## Work order
Repeat all entries word for word; skip images.

Dataset excerpts
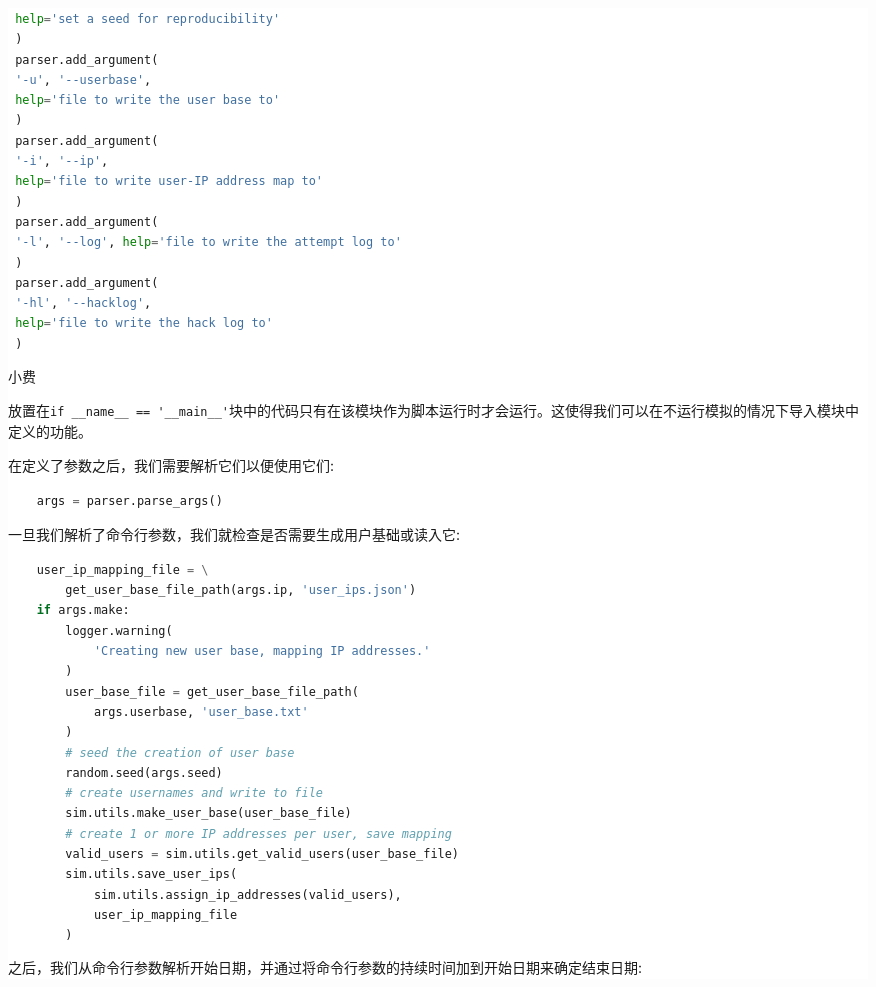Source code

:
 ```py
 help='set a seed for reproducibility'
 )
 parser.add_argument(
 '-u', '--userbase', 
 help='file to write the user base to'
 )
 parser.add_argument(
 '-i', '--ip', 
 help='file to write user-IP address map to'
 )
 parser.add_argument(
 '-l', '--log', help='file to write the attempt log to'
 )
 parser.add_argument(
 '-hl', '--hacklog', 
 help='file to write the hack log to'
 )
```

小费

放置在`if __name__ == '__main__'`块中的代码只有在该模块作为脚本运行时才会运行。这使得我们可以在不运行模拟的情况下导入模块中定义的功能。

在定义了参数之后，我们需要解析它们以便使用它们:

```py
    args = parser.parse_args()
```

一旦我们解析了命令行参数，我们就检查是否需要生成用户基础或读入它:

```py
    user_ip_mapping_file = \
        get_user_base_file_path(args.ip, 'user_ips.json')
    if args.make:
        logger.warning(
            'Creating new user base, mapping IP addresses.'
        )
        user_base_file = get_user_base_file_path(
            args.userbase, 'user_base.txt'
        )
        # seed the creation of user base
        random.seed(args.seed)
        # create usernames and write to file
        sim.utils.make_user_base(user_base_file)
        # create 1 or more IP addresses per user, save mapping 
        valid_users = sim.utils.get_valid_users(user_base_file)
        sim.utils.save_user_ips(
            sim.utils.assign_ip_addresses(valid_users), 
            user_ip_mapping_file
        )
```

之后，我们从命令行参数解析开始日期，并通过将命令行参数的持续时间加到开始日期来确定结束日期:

## Completed task
Source code

:
 ```py
 help='set a seed for reproducibility'
 )
 parser.add_argument(
 '-u', '--userbase', 
 help='file to write the user base to'
 )
 parser.add_argument(
 '-i', '--ip', 
 help='file to write user-IP address map to'
 )
 parser.add_argument(
 '-l', '--log', help='file to write the attempt log to'
 )
 parser.add_argument(
 '-hl', '--hacklog', 
 help='file to write the hack log to'
 )
```

小费

放置在`if __name__ == '__main__'`块中的代码只有在该模块作为脚本运行时才会运行。这使得我们可以在不运行模拟的情况下导入模块中定义的功能。

在定义了参数之后，我们需要解析它们以便使用它们:

```py
    args = parser.parse_args()
```

一旦我们解析了命令行参数，我们就检查是否需要生成用户基础或读入它:

```py
    user_ip_mapping_file = \
        get_user_base_file_path(args.ip, 'user_ips.json')
    if args.make:
        logger.warning(
            'Creating new user base, mapping IP addresses.'
        )
        user_base_file = get_user_base_file_path(
            args.userbase, 'user_base.txt'
        )
        # seed the creation of user base
        random.seed(args.seed)
        # create usernames and write to file
        sim.utils.make_user_base(user_base_file)
        # create 1 or more IP addresses per user, save mapping 
        valid_users = sim.utils.get_valid_users(user_base_file)
        sim.utils.save_user_ips(
            sim.utils.assign_ip_addresses(valid_users), 
            user_ip_mapping_file
        )
```

之后，我们从命令行参数解析开始日期，并通过将命令行参数的持续时间加到开始日期来确定结束日期:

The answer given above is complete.